▼▼▼

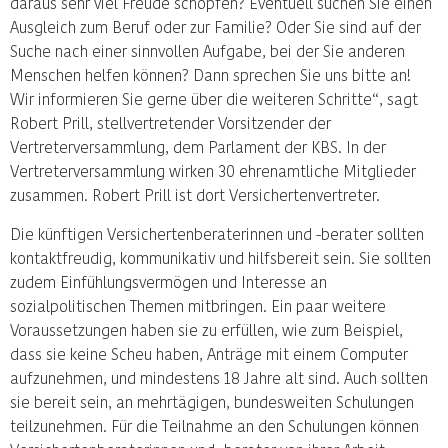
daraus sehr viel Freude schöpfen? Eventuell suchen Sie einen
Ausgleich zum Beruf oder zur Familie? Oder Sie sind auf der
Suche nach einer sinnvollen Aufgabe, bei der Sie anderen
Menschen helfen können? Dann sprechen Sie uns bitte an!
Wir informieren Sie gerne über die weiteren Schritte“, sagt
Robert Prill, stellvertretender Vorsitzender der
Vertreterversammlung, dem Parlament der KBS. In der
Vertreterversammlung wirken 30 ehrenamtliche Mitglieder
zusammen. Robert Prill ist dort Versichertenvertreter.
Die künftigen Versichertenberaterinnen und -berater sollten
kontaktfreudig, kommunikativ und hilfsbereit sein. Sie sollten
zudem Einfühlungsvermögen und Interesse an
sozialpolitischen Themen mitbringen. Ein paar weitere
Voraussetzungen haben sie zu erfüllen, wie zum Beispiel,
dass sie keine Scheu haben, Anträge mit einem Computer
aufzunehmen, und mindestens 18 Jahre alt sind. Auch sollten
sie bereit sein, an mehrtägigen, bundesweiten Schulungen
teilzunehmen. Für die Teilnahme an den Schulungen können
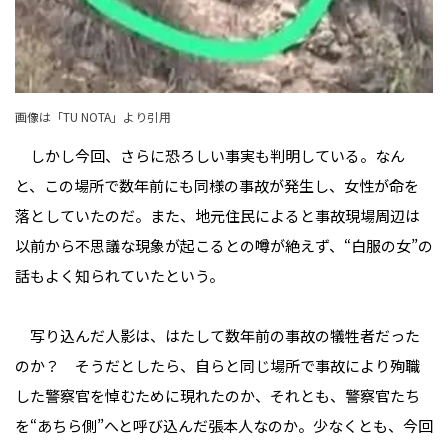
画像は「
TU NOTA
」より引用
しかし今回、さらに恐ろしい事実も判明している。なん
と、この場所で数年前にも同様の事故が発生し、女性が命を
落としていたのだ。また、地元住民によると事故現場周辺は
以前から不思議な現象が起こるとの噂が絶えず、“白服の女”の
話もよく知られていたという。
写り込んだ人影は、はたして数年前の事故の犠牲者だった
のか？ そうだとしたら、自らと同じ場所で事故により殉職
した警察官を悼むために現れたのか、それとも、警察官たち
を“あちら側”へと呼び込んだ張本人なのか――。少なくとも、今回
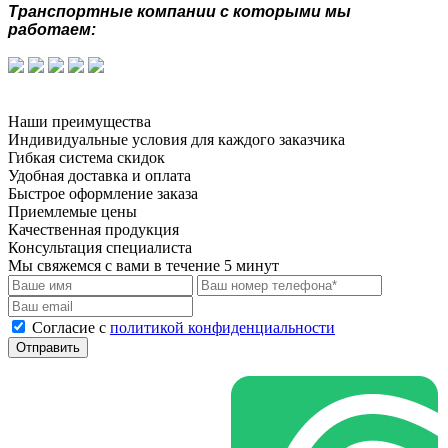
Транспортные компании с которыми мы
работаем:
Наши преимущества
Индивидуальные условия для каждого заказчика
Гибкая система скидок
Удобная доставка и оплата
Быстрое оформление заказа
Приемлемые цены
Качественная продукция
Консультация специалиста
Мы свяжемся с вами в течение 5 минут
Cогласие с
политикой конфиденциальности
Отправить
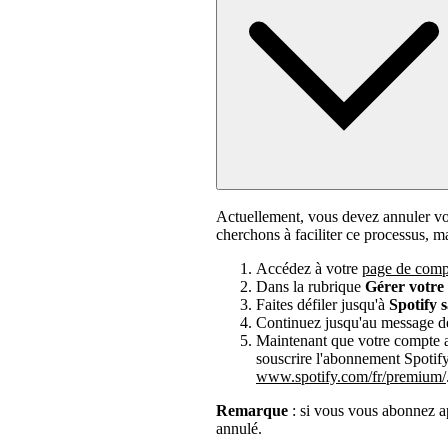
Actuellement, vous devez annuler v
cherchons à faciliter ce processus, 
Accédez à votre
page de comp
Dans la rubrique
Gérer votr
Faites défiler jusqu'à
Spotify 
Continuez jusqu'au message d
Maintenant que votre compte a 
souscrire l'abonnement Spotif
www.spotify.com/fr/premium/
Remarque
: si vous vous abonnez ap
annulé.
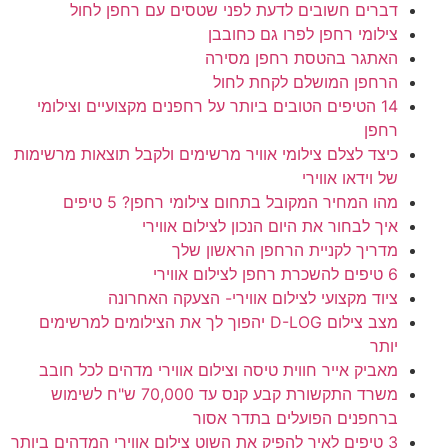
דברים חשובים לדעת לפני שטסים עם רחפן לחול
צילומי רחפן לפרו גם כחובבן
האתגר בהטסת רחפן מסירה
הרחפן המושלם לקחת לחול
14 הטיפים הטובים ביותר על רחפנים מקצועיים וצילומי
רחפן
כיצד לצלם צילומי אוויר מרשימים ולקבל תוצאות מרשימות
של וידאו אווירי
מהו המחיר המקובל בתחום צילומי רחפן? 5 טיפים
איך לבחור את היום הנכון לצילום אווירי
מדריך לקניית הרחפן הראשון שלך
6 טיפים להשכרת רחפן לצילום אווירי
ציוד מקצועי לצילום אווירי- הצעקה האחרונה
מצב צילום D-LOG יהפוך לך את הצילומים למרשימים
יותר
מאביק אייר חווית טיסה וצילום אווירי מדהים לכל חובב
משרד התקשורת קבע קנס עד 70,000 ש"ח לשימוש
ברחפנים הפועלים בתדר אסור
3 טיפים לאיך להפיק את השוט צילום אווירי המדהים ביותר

▲▲▲

▶ [Try it]: Please format the text read from every one of the records above as a JSON list of strings, with one string per line and blank lines left out. Leave the pictures out of the answer.

▶ [Exercise output]:
[
  "daraus sehr viel Freude schöpfen? Eventuell suchen Sie einen",
  "Ausgleich zum Beruf oder zur Familie? Oder Sie sind auf der",
  "Suche nach einer sinnvollen Aufgabe, bei der Sie anderen",
  "Menschen helfen können? Dann sprechen Sie uns bitte an!",
  "Wir informieren Sie gerne über die weiteren Schritte“, sagt",
  "Robert Prill, stellvertretender Vorsitzender der",
  "Vertreterversammlung, dem Parlament der KBS. In der",
  "Vertreterversammlung wirken 30 ehrenamtliche Mitglieder",
  "zusammen. Robert Prill ist dort Versichertenvertreter.",
  "Die künftigen Versichertenberaterinnen und -berater sollten",
  "kontaktfreudig, kommunikativ und hilfsbereit sein. Sie sollten",
  "zudem Einfühlungsvermögen und Interesse an",
  "sozialpolitischen Themen mitbringen. Ein paar weitere",
  "Voraussetzungen haben sie zu erfüllen, wie zum Beispiel,",
  "dass sie keine Scheu haben, Anträge mit einem Computer",
  "aufzunehmen, und mindestens 18 Jahre alt sind. Auch sollten",
  "sie bereit sein, an mehrtägigen, bundesweiten Schulungen",
  "teilzunehmen. Für die Teilnahme an den Schulungen können",
  "画像は「",
  "TU NOTA",
  "」より引用",
  "しかし今回、さらに恐ろしい事実も判明している。なん",
  "と、この場所で数年前にも同様の事故が発生し、女性が命を",
  "落としていたのだ。また、地元住民によると事故現場周辺は",
  "以前から不思議な現象が起こるとの噂が絶えず、“白服の女”の",
  "話もよく知られていたという。",
  "写り込んだ人影は、はたして数年前の事故の犠牲者だった",
  "のか？ そうだとしたら、自らと同じ場所で事故により殉職",
  "した警察官を悼むために現れたのか、それとも、警察官たち",
  "を“あちら側”へと呼び込んだ張本人なのか――。少なくとも、今回",
  "Транспортные компании с которыми мы",
  "работаем:",
  "Наши преимущества",
  "Индивидуальные условия для каждого заказчика",
  "Гибкая система скидок",
  "Удобная доставка и оплата",
  "Быстрое оформление заказа",
  "Приемлемые цены",
  "Качественная продукция",
  "Консультация специалиста",
  "Мы свяжемся с вами в течение 5 минут",
  "Cогласие с",
  "политикой конфиденциальности",
  "Отправить",
  "Actuellement, vous devez annuler v",
  "cherchons à faciliter ce processus, ",
  "Accédez à votre",
  "page de comp",
  "Dans la rubrique",
  "Gérer votr",
  "Faites défiler jusqu'à",
  "Spotify ",
  "Continuez jusqu'au message d",
  "Maintenant que votre compte a ",
  "souscrire l'abonnement Spotif",
  "www.spotify.com/fr/premium/",
  "Remarque",
  ": si vous vous abonnez ap",
  "annulé.",
  "דברים חשובים לדעת לפני שטסים עם רחפן לחול",
  "צילומי רחפן לפרו גם כחובבן",
  "האתגר בהטסת רחפן מסירה",
  "הרחפן המושלם לקחת לחול",
  "14 הטיפים הטובים ביותר על רחפנים מקצועיים וצילומי",
  "רחפן",
  "כיצד לצלם צילומי אוויר מרשימים ולקבל תוצאות מרשימות",
  "של וידאו אווירי",
  "מהו המחיר המקובל בתחום צילומי רחפן? 5 טיפים",
  "איך לבחור את היום הנכון לצילום אווירי",
  "מדריך לקניית הרחפן הראשון שלך",
  "6 טיפים להשכרת רחפן לצילום אווירי",
  "ציוד מקצועי לצילום אווירי- הצעקה האחרונה",
  "מצב צילום D-LOG יהפוך לך את הצילומים למרשימים",
  "יותר",
  "מאביק אייר חווית טיסה וצילום אווירי מדהים לכל חובב",
  "משרד התקשורת קבע קנס עד 70,000 ש\"ח לשימוש",
  "ברחפנים הפועלים בתדר אסור",
  "3 טיפים לאיך להפיק את השוט צילום אווירי המדהים ביותר"
]